== AIM ==
Please pull out the part of the listing below that opens with the line containing "genus: Psidium" and closes with the line containing "scientific name: Phlox divaricata", and copy it word for word. Include both of those lines and nothing else.
++++++
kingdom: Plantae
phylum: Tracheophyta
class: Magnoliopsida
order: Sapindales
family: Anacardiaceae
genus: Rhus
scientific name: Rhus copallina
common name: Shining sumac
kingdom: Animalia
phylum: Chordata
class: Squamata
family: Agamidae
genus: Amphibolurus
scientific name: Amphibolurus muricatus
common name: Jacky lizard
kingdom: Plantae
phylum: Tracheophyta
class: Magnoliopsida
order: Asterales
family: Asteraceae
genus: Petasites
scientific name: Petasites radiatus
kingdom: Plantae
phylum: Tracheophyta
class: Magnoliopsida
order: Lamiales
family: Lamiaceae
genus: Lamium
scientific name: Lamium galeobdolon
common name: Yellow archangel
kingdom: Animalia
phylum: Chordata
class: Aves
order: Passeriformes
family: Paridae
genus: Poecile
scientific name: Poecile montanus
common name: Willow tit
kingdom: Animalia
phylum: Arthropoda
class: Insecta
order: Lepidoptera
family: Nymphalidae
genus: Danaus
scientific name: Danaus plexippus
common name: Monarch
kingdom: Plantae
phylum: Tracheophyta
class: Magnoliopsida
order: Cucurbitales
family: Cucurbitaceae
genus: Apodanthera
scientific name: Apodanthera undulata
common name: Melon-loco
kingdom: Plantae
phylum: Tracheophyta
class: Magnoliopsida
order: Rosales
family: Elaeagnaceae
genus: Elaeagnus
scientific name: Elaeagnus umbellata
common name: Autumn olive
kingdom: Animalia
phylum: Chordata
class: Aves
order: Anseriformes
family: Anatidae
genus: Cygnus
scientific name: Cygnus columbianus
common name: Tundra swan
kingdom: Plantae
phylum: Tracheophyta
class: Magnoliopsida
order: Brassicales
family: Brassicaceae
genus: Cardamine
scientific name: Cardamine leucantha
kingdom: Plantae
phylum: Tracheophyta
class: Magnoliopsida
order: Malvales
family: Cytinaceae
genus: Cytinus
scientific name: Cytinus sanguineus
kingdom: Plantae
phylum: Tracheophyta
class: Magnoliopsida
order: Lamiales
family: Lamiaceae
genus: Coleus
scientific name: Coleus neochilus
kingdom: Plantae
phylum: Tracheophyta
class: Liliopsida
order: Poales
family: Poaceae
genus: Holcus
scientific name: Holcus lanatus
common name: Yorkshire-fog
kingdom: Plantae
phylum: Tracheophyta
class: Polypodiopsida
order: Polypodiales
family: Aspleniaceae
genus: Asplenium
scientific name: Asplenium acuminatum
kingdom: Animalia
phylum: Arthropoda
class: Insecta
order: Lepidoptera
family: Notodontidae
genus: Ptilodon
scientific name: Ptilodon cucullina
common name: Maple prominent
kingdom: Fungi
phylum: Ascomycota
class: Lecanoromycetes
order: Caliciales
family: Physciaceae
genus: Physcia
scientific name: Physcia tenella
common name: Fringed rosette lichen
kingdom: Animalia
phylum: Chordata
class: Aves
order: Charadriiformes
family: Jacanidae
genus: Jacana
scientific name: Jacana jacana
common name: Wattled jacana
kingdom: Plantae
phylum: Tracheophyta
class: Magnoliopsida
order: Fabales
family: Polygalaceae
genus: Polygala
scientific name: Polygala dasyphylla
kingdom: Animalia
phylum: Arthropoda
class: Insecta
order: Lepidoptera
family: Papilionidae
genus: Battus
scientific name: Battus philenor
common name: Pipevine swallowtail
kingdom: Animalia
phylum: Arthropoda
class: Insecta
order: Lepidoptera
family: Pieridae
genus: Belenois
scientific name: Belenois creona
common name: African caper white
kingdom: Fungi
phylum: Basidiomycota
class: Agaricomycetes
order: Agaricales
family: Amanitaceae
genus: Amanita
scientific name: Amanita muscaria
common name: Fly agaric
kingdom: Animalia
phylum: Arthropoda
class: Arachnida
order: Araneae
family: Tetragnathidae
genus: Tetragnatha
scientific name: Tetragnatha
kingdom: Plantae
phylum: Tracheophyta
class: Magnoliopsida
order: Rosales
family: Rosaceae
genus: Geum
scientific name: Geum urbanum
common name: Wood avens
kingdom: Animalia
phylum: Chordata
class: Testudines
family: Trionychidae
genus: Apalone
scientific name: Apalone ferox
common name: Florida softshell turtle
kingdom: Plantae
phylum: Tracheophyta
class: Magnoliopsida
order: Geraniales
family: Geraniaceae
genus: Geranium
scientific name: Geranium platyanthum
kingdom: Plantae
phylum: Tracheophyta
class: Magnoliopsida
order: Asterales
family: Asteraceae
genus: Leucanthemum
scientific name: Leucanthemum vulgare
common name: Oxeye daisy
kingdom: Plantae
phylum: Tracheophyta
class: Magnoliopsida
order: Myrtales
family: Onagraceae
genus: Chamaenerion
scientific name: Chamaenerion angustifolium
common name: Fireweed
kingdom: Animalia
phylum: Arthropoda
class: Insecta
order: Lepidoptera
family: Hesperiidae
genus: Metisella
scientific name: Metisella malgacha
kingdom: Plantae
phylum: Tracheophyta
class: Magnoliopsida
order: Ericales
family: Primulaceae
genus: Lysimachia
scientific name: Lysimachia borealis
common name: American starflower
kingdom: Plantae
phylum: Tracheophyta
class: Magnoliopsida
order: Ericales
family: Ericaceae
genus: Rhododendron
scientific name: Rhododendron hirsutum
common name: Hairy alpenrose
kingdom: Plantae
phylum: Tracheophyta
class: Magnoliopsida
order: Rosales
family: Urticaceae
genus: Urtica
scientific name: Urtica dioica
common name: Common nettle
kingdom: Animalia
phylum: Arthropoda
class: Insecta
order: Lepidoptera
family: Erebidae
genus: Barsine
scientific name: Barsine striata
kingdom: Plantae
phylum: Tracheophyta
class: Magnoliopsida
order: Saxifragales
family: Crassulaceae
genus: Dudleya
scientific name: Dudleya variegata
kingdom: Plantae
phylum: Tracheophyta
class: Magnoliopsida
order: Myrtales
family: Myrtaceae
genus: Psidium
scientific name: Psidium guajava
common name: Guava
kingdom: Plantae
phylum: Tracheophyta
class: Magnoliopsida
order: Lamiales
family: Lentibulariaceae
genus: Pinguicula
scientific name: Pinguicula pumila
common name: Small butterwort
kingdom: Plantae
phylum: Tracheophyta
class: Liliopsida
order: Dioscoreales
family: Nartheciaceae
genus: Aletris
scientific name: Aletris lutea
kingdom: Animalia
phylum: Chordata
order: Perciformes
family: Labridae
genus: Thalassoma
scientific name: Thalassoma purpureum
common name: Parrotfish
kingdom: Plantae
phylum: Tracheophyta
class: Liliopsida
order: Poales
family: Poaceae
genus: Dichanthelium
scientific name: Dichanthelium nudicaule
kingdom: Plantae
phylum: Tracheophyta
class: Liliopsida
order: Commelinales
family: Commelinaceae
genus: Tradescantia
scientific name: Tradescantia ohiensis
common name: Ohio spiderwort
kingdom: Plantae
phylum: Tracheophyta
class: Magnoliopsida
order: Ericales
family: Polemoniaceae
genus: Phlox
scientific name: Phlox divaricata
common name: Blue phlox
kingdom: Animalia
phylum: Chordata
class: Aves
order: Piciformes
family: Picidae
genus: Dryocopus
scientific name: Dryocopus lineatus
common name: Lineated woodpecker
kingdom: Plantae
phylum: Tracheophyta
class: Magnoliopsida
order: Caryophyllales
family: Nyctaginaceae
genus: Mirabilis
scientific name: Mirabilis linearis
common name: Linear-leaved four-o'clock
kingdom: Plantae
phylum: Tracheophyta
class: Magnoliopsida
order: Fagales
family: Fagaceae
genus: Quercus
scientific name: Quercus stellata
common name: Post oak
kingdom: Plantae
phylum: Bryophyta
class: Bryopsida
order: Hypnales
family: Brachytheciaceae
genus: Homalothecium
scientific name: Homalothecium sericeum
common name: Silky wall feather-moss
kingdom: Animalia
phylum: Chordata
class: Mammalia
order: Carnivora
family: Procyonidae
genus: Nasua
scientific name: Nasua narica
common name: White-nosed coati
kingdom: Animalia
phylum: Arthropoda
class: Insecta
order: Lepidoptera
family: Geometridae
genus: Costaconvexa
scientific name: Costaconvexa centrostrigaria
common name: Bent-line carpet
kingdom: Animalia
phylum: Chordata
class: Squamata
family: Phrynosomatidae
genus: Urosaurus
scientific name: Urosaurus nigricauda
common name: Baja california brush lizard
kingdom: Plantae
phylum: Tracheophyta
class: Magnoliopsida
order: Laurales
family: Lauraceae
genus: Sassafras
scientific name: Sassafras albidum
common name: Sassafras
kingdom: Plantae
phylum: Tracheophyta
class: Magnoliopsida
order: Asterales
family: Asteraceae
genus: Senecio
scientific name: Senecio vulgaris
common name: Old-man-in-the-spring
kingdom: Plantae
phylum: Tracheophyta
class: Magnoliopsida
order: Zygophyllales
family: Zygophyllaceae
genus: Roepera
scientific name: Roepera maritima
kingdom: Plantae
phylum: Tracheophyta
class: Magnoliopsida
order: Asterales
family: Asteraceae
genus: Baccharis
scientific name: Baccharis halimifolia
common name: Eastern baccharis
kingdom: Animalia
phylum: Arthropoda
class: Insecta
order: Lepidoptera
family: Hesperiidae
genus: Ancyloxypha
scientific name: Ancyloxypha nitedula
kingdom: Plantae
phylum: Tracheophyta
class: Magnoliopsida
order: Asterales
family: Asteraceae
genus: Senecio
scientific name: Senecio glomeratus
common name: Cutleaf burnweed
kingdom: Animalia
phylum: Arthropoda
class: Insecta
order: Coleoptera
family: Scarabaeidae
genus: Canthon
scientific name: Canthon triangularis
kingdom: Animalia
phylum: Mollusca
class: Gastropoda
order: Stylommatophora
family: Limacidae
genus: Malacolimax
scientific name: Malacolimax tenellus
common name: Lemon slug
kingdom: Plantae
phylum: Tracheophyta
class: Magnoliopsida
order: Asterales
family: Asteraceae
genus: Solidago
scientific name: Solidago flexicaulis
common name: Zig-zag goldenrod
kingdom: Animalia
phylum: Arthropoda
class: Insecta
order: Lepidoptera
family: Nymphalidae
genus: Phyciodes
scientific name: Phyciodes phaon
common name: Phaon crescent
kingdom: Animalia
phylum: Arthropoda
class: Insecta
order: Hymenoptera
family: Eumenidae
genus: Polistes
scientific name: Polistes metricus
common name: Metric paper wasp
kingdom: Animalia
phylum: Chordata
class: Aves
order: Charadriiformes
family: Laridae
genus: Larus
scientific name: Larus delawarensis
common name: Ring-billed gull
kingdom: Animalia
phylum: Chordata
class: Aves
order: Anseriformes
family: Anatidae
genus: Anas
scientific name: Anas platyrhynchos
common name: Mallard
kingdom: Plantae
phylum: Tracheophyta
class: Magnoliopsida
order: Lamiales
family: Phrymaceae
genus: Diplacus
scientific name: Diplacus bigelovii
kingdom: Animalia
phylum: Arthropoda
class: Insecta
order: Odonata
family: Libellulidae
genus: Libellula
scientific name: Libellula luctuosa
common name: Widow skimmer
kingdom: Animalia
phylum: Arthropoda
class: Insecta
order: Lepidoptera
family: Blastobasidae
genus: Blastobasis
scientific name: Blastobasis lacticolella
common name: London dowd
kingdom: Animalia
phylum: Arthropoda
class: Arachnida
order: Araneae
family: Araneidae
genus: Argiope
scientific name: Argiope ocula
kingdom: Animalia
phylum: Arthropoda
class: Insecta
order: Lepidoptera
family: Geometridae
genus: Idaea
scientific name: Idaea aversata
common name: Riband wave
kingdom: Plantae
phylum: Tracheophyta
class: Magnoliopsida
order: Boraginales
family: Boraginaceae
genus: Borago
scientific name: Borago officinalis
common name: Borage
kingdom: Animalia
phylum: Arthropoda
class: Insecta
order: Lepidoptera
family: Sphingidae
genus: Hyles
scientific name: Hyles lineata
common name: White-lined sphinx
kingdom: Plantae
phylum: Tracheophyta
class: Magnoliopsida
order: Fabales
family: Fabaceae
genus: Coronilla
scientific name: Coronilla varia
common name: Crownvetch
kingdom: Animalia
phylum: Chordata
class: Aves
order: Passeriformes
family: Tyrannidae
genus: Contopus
++++++
== SOLUTION TO THIS PROBLEM ==
genus: Psidium
scientific name: Psidium guajava
common name: Guava
kingdom: Plantae
phylum: Tracheophyta
class: Magnoliopsida
order: Lamiales
family: Lentibulariaceae
genus: Pinguicula
scientific name: Pinguicula pumila
common name: Small butterwort
kingdom: Plantae
phylum: Tracheophyta
class: Liliopsida
order: Dioscoreales
family: Nartheciaceae
genus: Aletris
scientific name: Aletris lutea
kingdom: Animalia
phylum: Chordata
order: Perciformes
family: Labridae
genus: Thalassoma
scientific name: Thalassoma purpureum
common name: Parrotfish
kingdom: Plantae
phylum: Tracheophyta
class: Liliopsida
order: Poales
family: Poaceae
genus: Dichanthelium
scientific name: Dichanthelium nudicaule
kingdom: Plantae
phylum: Tracheophyta
class: Liliopsida
order: Commelinales
family: Commelinaceae
genus: Tradescantia
scientific name: Tradescantia ohiensis
common name: Ohio spiderwort
kingdom: Plantae
phylum: Tracheophyta
class: Magnoliopsida
order: Ericales
family: Polemoniaceae
genus: Phlox
scientific name: Phlox divaricata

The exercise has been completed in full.